The Cherokee Nation is contributing nearly half a million dollars to 136 northeast Oklahoma rural fire departments such as the Brushy Fire Department (above).
Friday, May 14, 2021 - The Cherokee Nation is contributing nearly half a million dollars to 136 northeast Oklahoma rural fire departments. The tribe’s annual contribution helps support volunteer fire departments, which otherwise rely on fundraisers, membership dues and the help of their community’s residents to maintain vital operations.

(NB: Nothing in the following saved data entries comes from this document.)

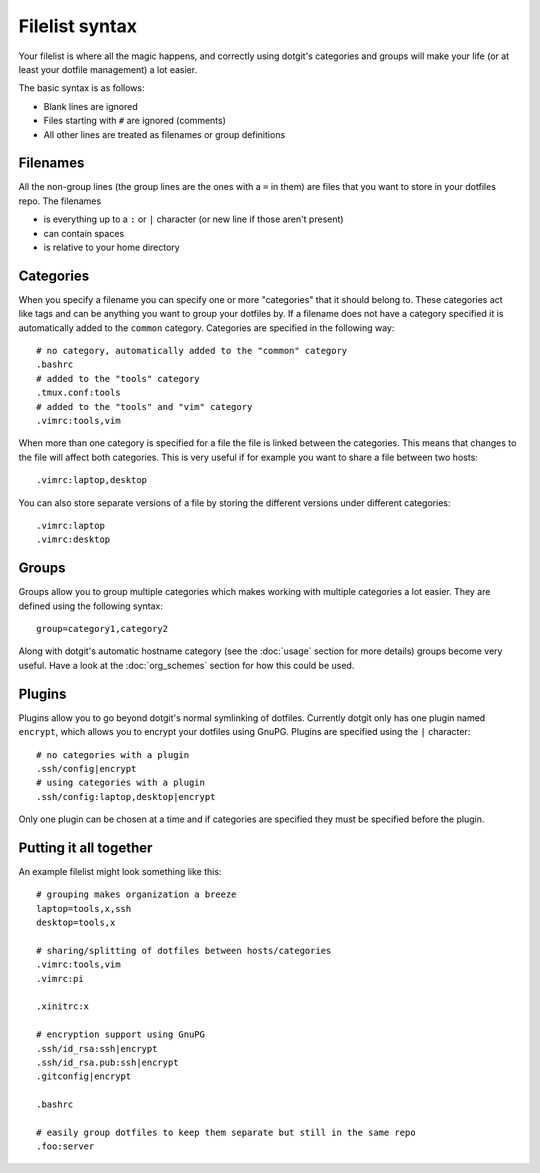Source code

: ===============
Filelist syntax
===============

Your filelist is where all the magic happens, and correctly using dotgit's
categories and groups will make your life (or at least your dotfile management)
a lot easier.

The basic syntax is as follows:

* Blank lines are ignored
* Files starting with ``#`` are ignored (comments)
* All other lines are treated as filenames or group definitions

Filenames
==========

All the non-group lines (the group lines are the ones with a ``=`` in them) are
files that you want to store in your dotfiles repo. The filenames

* is everything up to a ``:`` or ``|`` character (or new line if those aren't
  present)
* can contain spaces
* is relative to your home directory

Categories
==========

When you specify a filename you can specify one or more "categories" that it
should belong to. These categories act like tags and can be anything you want
to group your dotfiles by. If a filename does not have a category specified it
is automatically added to the ``common`` category. Categories are specified in
the following way::

   # no category, automatically added to the "common" category
   .bashrc
   # added to the "tools" category
   .tmux.conf:tools
   # added to the "tools" and "vim" category
   .vimrc:tools,vim

When more than one category is specified for a file the file is linked between
the categories. This means that changes to the file will affect both
categories. This is very useful if for example you want to share a file between
two hosts::

   .vimrc:laptop,desktop

You can also store separate versions of a file by storing the different
versions under different categories::

   .vimrc:laptop
   .vimrc:desktop

Groups
======

Groups allow you to group multiple categories which makes working with multiple
categories a lot easier. They are defined using the following syntax::

   group=category1,category2

Along with dotgit's automatic hostname category (see the :doc:`usage` section
for more details) groups become very useful. Have a look at the
:doc:`org_schemes` section for how this could be used.

Plugins
=======

Plugins allow you to go beyond dotgit's normal symlinking of dotfiles.
Currently dotgit only has one plugin named ``encrypt``, which allows you to
encrypt your dotfiles using GnuPG. Plugins are specified using the ``|``
character::

   # no categories with a plugin
   .ssh/config|encrypt
   # using categories with a plugin
   .ssh/config:laptop,desktop|encrypt

Only one plugin can be chosen at a time and if categories are specified they
must be specified before the plugin.

Putting it all together
=======================

An example filelist might look something like this::

   # grouping makes organization a breeze
   laptop=tools,x,ssh
   desktop=tools,x

   # sharing/splitting of dotfiles between hosts/categories
   .vimrc:tools,vim
   .vimrc:pi

   .xinitrc:x

   # encryption support using GnuPG
   .ssh/id_rsa:ssh|encrypt
   .ssh/id_rsa.pub:ssh|encrypt
   .gitconfig|encrypt

   .bashrc

   # easily group dotfiles to keep them separate but still in the same repo
   .foo:server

This year, because of COVID-19, the Cherokee Nation held a virtual ceremony to honor northeast Oklahoma firefighters instead of the tribe’s traditional in-person Volunteer Firefighter Appreciation Banquet.
Each of the 136 fire departments is receiving $3,500 to help with equipment, fuel or other items needed to protect lives and properties of families throughout the Cherokee Nation reservation area. The funding is set aside in the Cherokee Nation’s annual budget.
“The service provided by these 136 rural fire departments is, in many ways, immeasurable. The brave men and women who serve on these departments often leave their homes and their families in order to help save the lives or properties of people they have never even met,” Principal Chief Chuck Hoskin Jr. said. “We don’t always see firsthand the wonderful acts of courage and sacrifice they make, but we know firefighters are selfless, and their efforts leave a lasting impression on the Cherokee Nation and the communities in which they live. We owe a debt of gratitude to them, and it is an honor to know the Cherokee Nation is continuing to invest in these departments each and every year.”
Spring Valley Fire Department in Cherokee County and Whitehorn Cove Fire Department in Wagoner County were recognized as 2021's Volunteer Fire Departments of the Year.